Image created with Midjourney by the author.

An Overview of dbt for Beginners

Transform data reliably with SQL and YAML files

Hennie de Harder
12 min readJul 1, 2023

--

Are you often dealing with data that is inconsistent and inaccurate? Are you working on complex data transformation pipelines and looking for ways to track changes to your code and easily roll back to previous versions? Do you want to collaborate on the data pipeline with data engineers, data analysts or other stakeholders?

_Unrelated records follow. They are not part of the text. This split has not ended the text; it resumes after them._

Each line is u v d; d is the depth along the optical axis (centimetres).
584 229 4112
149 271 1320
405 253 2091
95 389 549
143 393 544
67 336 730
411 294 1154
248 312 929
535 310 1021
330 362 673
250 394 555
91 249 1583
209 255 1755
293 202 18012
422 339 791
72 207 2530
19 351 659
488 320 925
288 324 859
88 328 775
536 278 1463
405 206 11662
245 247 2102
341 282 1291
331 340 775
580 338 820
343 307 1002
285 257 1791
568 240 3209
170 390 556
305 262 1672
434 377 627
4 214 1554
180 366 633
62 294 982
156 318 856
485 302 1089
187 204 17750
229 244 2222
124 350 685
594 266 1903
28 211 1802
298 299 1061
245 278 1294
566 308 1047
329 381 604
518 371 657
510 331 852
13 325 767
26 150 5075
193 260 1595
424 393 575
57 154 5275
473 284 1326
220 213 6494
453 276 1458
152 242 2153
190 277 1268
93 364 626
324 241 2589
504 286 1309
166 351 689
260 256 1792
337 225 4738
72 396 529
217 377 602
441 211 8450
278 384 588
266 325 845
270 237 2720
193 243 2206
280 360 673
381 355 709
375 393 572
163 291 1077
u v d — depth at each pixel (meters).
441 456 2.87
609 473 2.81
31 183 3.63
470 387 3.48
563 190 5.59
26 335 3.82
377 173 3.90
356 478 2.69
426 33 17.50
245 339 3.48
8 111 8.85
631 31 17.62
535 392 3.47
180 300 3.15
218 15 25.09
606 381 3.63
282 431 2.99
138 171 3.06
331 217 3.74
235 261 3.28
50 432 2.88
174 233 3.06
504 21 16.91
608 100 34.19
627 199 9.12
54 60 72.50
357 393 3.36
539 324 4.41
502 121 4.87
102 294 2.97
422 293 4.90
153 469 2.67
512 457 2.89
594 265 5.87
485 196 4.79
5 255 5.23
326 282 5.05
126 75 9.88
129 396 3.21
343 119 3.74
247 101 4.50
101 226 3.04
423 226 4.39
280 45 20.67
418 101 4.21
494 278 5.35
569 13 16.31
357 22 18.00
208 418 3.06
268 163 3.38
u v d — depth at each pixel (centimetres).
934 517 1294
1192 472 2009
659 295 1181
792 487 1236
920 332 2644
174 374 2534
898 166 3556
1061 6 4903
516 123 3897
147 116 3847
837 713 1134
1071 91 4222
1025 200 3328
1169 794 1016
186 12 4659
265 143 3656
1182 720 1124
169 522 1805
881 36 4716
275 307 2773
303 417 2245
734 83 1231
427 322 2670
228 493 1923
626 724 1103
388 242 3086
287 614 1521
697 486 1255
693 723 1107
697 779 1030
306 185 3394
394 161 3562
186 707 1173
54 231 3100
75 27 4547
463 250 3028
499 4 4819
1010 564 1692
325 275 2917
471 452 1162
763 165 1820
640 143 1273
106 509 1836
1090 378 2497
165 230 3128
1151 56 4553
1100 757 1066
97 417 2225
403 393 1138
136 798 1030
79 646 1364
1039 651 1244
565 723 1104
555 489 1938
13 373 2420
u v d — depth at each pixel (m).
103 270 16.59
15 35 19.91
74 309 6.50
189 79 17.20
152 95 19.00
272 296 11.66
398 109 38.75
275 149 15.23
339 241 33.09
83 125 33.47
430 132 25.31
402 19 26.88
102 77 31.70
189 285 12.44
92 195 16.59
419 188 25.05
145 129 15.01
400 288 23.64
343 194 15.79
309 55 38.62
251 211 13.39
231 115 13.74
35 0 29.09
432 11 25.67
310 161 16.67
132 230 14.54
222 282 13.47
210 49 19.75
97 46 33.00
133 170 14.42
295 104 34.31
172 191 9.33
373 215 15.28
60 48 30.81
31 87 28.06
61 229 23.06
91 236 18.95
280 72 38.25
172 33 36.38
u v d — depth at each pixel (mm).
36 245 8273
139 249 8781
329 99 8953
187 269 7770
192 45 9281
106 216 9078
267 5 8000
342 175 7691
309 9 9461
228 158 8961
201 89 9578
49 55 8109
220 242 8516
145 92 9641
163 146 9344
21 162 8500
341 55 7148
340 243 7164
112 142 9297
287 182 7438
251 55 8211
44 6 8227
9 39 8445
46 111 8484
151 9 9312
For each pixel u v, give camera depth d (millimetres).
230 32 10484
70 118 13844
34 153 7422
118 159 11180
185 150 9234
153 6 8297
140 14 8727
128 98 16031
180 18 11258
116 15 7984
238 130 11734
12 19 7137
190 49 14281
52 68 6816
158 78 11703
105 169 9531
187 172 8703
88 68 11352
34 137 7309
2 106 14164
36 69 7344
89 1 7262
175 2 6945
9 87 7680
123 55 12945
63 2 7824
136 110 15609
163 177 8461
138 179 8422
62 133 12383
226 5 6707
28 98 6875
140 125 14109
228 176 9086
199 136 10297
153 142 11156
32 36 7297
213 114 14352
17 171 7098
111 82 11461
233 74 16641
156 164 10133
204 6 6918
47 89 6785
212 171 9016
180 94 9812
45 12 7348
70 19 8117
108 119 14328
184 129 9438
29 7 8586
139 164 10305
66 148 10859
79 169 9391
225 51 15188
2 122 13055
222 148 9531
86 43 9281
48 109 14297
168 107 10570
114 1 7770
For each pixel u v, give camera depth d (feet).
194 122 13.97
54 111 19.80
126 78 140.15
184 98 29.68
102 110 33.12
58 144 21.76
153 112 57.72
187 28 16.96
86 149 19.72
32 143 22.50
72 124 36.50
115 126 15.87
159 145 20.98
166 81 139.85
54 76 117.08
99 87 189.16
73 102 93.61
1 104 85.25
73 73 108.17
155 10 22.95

If your answer to one of the questions above is yes, and you aren’t using Data Build Tool (dbt) yet, this post can help you. It will explain why dbt might be the tool for you and gives a short introduction on how to set it up, different components of dbt and how to schedule dbt jobs.

What is data build tool and how can it help you?

First things first. The modern data stack is a term you might have heard about. In essence, it refers to a collection of tools used to collect, process, store, and analyze data on a cloud-based data platform. It has major benefits: tools are easy to scale, easy to deploy and each tool is a configurable component. Instead of ETL, the data is loaded before it is transformed in a fully automated ELT pipeline. The advantage of doing this is that you only need to transform the data when you are going to use it.

Modern data stack with often used tools. This post focuses on dbt (transformation part). Image by author.

How does dbt relates to the modern data stack? As you can see in the image above, dbt is the go-to tool for the data transformation part of the ELT pipeline. Dbt uses SQL and YAML to define the transformations. It is really easy to use, even if you have limited programming experience. Dbt is designed to be modular and extensible, allowing users to create their own macros, custom scripts, and plugins. This makes it easy to customize dbt to meet specific needs and integrate with other tools in the data stack. Another great part of dbt is that it comes with built-in testing and documentation functionality.

If you are still not convinced using dbt, a big pro of dbt is that it is build with software engineering principles in mind: you can manage your code with a version control system like Git, so it is possible to collaborate easily and test in a safe, isolated environment before deploying to production.

Setting up dbt

How can you set up dbt? Well, it’s easy! Below are the steps you should take to set it up locally:

Step 1. Set up a database you want to use
Dbt can run with many different data platforms, like Snowflake, BigQuery or Postgres. You can try to finish the set up with Snowflake. They have a free trial available. You can create an account on their sign up page. But feel free to use another platform that suits your use case.

Step 2. Create a local folder with the name of the project and install a virtual environment
Run the following lines at the terminal:

mkdir <project_name>
cd <project_name>
virtualenv venv
. venv/bin/activate

Step 3. Install dbt with pip
The next step is to install dbt with pip. If you don’t use Snowflake, but e.g. BigQuery, you have to replace dbt-snowflake with the correct adapter name.

pip install dbt-snowflake

Step 4. Create a dbt project and connect it to Snowflake
Almost done! The last step is to run dbt init <dbt_project_name> to set up the connection.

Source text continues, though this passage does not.